Back at his office, Emerson finds Simone waiting for him. "There's something I've got to tell you," she says, but he interrupts, saying there's something he needs to tell her, too. "And I really hate to tell you, now," he says, "because now it looks like I'm just tellin' you because I have to, not 'cause I want to." He starts trying to explain about the pop-up "L'il Gumshoe" book she found, but she cuts him off. "May I go first?" she asks, tersely. "I'm sorry." He is confused. "What are you sorry about?" he asks, and to answer, Simone merely nods toward a dark corner of the office from which Lila, her dam(n) self, emerges.
Bitch got a gun. "Lila," Emerson snarls. "Lila?!" Simone says. "She told me her name was Priscilla Saltpeter! Said she'd shoot me if I let on she was here." Emerson says yeah, Lila's told a lot of people a lot of things. He asks her pointedly if she's in town to steal a ruby from a dead guy, a crime which she denies committing. "Where's Penny?" he wants to know, but it's a no-go. After an ill-advised slam on the badass Simone, hilariously calling her riff-ruff, Lila says she'll make Emerson a deal. If he clears her from this Stingwell death, she'll let him see Penny. She tells him to hang a red lantern in his window when he's got it all sewn up, but the moment she gets a whiff the cops are closing in on her, she's taking Penny somewhere he'll never find her.
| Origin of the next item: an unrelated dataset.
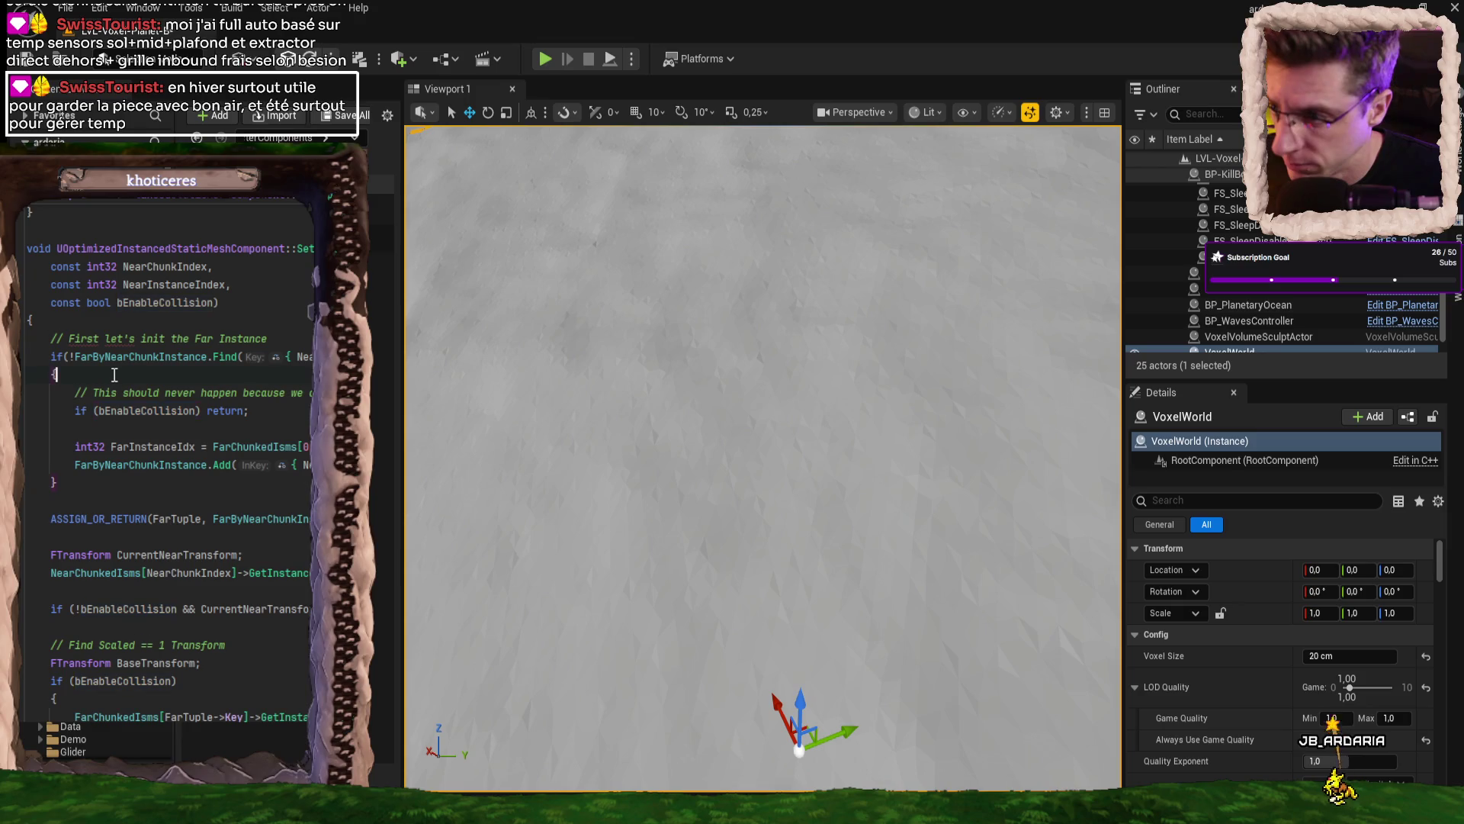
double_click(143, 358)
Finally, Simone can take no more. "Who's Penny?" she asks. Lila: "Penny's the price I paid for thinking with my heart and not my head." Emerson admits that Penny's his daughter. "That's what I was just about to tell you," he grumbles to Simone. "Surprise." Lila gives him a 48-hour deadline. "What's to stop me from takin' away that little toy gun of yours, and pushin' yo' delicate frame through my wall?" he asks. Her answer is simple: "Xylozine." And with that, she blows a powdered blast of the knock-out drug into the faces of Simone and Emerson, who do a duet of beautifully choreographed falls to the floor.